Agence France Presse

Commentaire

Ce qui est frappant, dans la crise palestinienne, c’est que Mahmoud Abbas, dont le parti a perdu les élections face au Hamas, se comporte exactement comme si, au contraire, c’était le Hamas qui avait perdu les élections. Au lieu de s’effacer devant le gouvernement du parti vainqueur, ainsi qu’on pourrait logiquement s’y attendre, Mahmoud Abbas le traite avec mépris, prétend le réduire à une position subalterne, et multiplie les abus de pouvoir en profitant des lacunes de la législation ou en interprétant cette législation de manière à servir son intérêt personnel ou clanique. C’est un peu comme un politicien qui volerait l’argent de la caisse du parti en prétendant qu’il en a le droit pour le motif que les statuts du parti ne mentionnent pas explicitement l’interdiction de voler dans la caisse.

L’attitude complaisante des gouvernements et des médias occidentaux à l’égard de Mahmoud Abbas n’est objectivement pas justifiée. Cette complaisance s’explique uniquement par le fait que les abus de pouvoir de Mahmoud Abbas s’inscrivent dans la logique politique israélienne visant à torpiller, par tous les moyens, le gouvernement du Hamas. Pour s’en convaincre, il suffit d’inverser les rôles en imaginant que Mahmoud Abbas soit un membre du Hamas et qu’il se comporte exactement de la même manière à l’égard d’un gouvernement composé de membres du Fatah. Ses agissements seraient aussitôt qualifiés de scandaleux et on lui reprocherait de ne pas respecter les prérogatives légitimes du gouvernement Fatah élu.

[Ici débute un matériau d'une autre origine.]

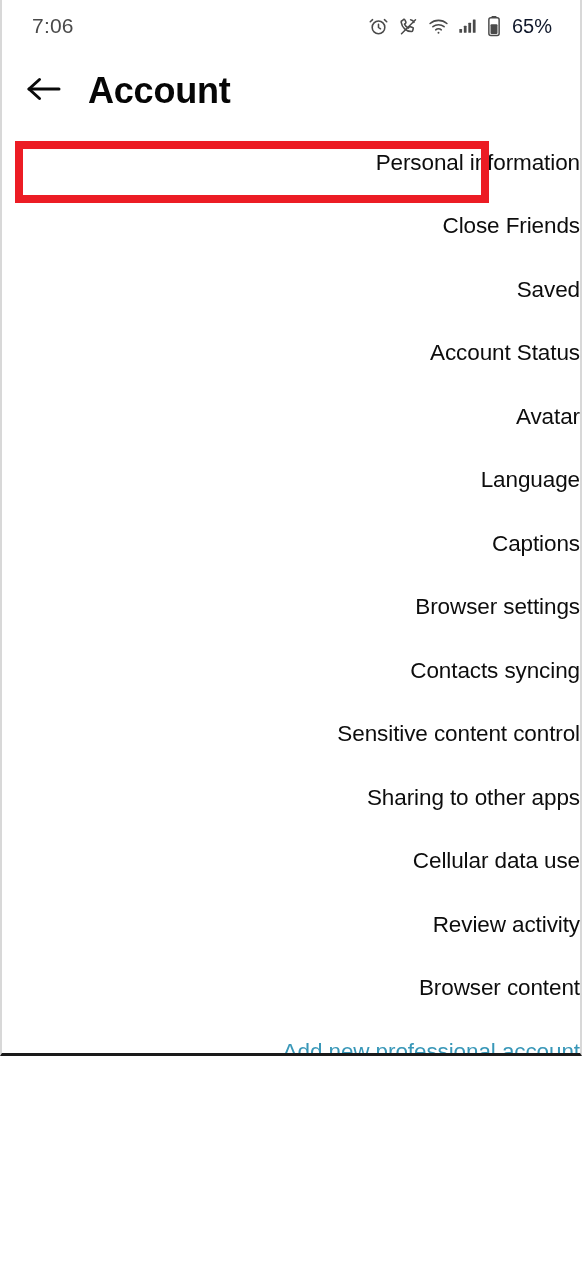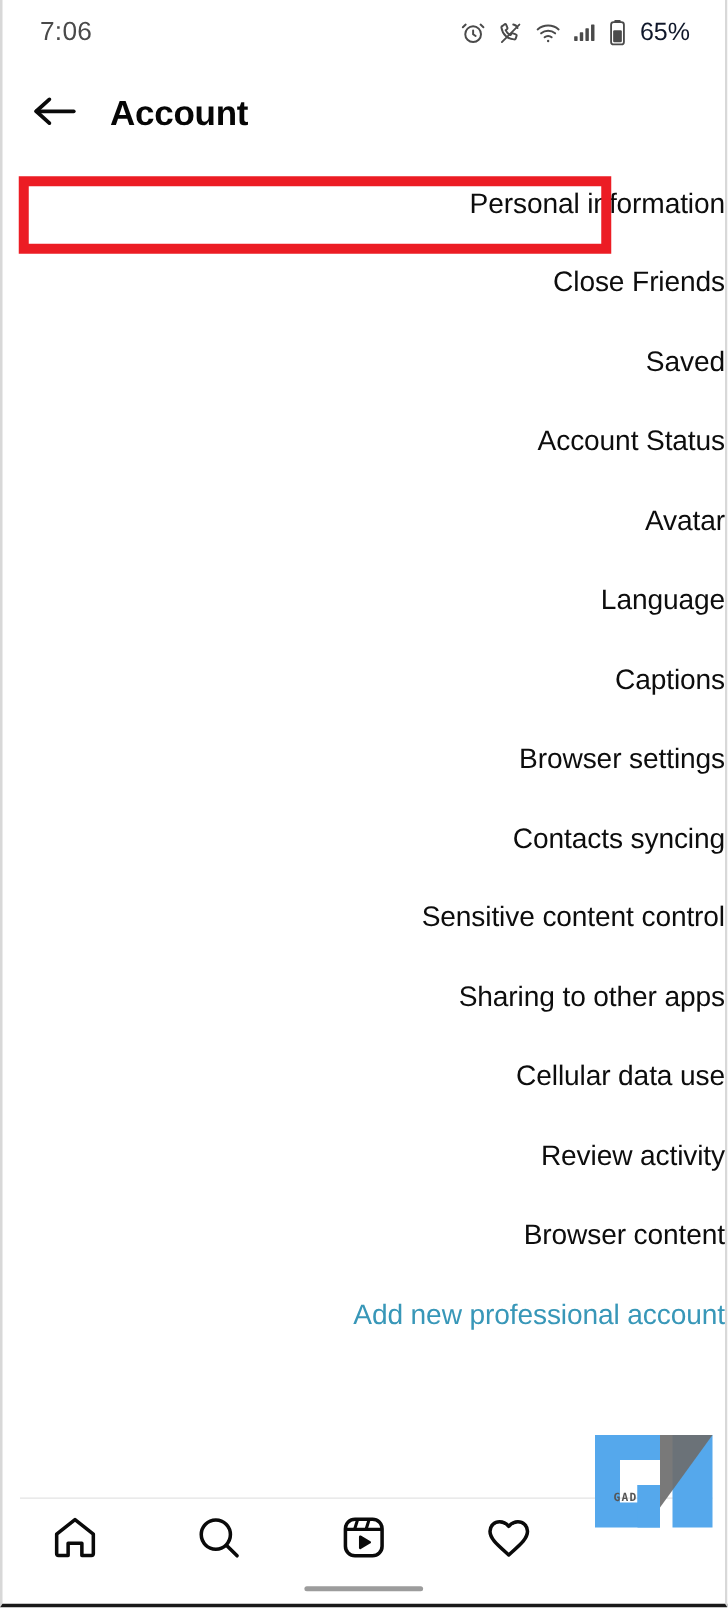--- a/index.html
+++ b/index.html
@@ -4,21 +4,21 @@
 <style>
   * { margin:0; padding:0; box-sizing:border-box; }
   html, body {
     width:582px; height:1286px;
     background:#ffffff;
     font-family:"Liberation Sans", sans-serif;
     overflow:hidden;
   }
   #screen {
     position:relative;
-    width:582px; height:1286px;
+    width:582px; height:1056px;
     background:#ffffff;
     border-left:2px solid #d8d8d8;
     border-right:2px solid #d8d8d8;
     border-bottom:3px solid #1a1a1a;
     overflow:hidden;
   }
 
   
   #statusbar {
     position:absolute; left:0; top:0; width:100%; height:52px;
@@ -31,21 +31,21 @@
   #battery-pct { font-size:20px; color:#0f172a; margin-left:2px; }
 
   
   #header {
     position:absolute; left:0; top:52px; width:100%; height:78px;
     display:flex; align-items:center;
   }
   #back-btn { width:56px; height:56px; margin-left:14px;
     display:flex; align-items:center; justify-content:center; cursor:pointer; }
   #page-title {
-    font-size:28px; font-weight:bold; color:#060606;
+    font-size:36px; font-weight:bold; color:#060606;
     margin-left:16px; letter-spacing:-.2px;
   }
 
   
   #list {
     position:absolute; left:0; top:131px; width:100%;
   }
   .row {
     height:63.5px;
     display:flex; align-items:center;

Mahmoud Abbas a délibérément provoqué une situation dans laquelle le Hamas est censé se soumettre à ses abus de pouvoir ou risquer une guerre civile. On cherche vainement à discerner l’intérêt des Palestiniens dans ce petit jeu cynique. Par contre, on discerne clairement l’intérêt du gouvernement israélien et de ses alliés occidentaux. C’est à juste titre que le Hamas dénonce ce petit jeu.